Am Weg nach Redingen (heutige rue du Canal).

Im Weg, der zwischen den Wegen nach Redingen und nach Beles über dem alten Graben angelegt worden war, also der heutigen rue du Fossé;

Die rue du Fossé hörte also auf der heutigen place des Remparts auf, wurde aber durch einen Pfad fortgesetzt, der der alten Mauer bis zur heutigen place Grobirchen folgte und heute noch manchmal Kneifgesgässel genannt wird. Zwei Häuser gab es zwischen der Kneifgesgässel und der heutigen rue des Remparts.

Der Teil der Luxemburgerstraße an dem heutigen place des Libérateurs war bebaut. Das Haus Nr 873 besteht heute noch und beherbergte ein Architektenbüro und den Juwelier Flammang.. Es gab weitere Bauten um die Schlossmühlen.

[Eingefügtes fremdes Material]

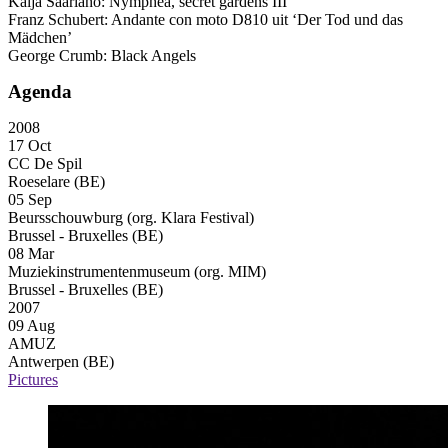
Kaija Saariaho: Nymphéa, secret gardens
III
Franz Schubert: Andante con moto D810 uit ‘Der Tod und das
Mädchen’
George Crumb: Black Angels
Agenda
2008
17 Oct
CC De Spil
Roeselare (BE)
05 Sep
Beursschouwburg (org. Klara Festival)
Brussel - Bruxelles (BE)
08 Mar
Muziekinstrumentenmuseum (org. MIM)
Brussel - Bruxelles (BE)
2007
09 Aug
AMUZ
Antwerpen (BE)
Pictures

Der „Quartier“ war bereits stark urbanisiert. Dies betrifft die heutige place Norbert Metz, die heutige rue de la Fontaine, die neu angelegte rue de Neudorf, die rue Saint Antoine und ihre Fortsetzung, den Weg nach Rümelingen, der nicht zu verwechseln ist mit der rue de Rumelange, sondern längst mit der Eisenbahnanlagen verschwunden ist. François-Joseph Hoferling besaß die Wirtschaft, die heute noch café de la Chapelle heißt und auch tatsächlich am Ort der alten Kapelle steht.

 

Verschiedene Wege gab es bereits, die erst später bebaut werden: die rue du Moulin, die aus der heutigen avenue de la Gare abzweigt, aber damals bei der heutigen petite rue du Moulin aufhörte, weil dort nämlich die Alzette floß; die heutige rue de la Libération, vormals rue Neuve in Form eines Pfades; zwischen dem Boltgen und der Alzette gab es einen Weg zur heutigen place de l’Hôtel de Ville, der auch noch teilweise besteht, aber nicht benutzbar ist.

 

Es gibt 1842 auf dem Katasterplan im Bereich des Stadtgebiets noch nicht den geringsten Hinweis auf eine Tätigkeit im Bereich des Bergbaus. Würde man die Katasterparzellen auf den Höhen südlich und östlich von Esch analysieren, dann würde das ein ganz anderes Bild ergeben. Ein gewisser August Metz aus Berburg hatte seit 1838, durch seinen Escher Mittelsmann Pierre Kersch, genannt Naué, große Terrains (es sollen schließlich bis zu 800 ha gewesen sein) zum Preis von 70-80 Centimes pro Ar aufkaufen lassen. Am 12. Juli 1843 fragte er bei der Gemeindeverwaltung die Genehmigung in der Sektion Schifflingen eine Erzwaschanlage errichten zu dürfen. In Hayange und Knutange, im Tal der Fensch, verarbeitet die Familie de Wendel bereits seit einigen Jahren oolithische Minette, die sich in der chemischen Zusammensetzung von der Escher nur wenig unterscheidet…Wir wissen, dass die Gebrüder Metz ab 1850 Minette auf dem Katzenberg abbauten.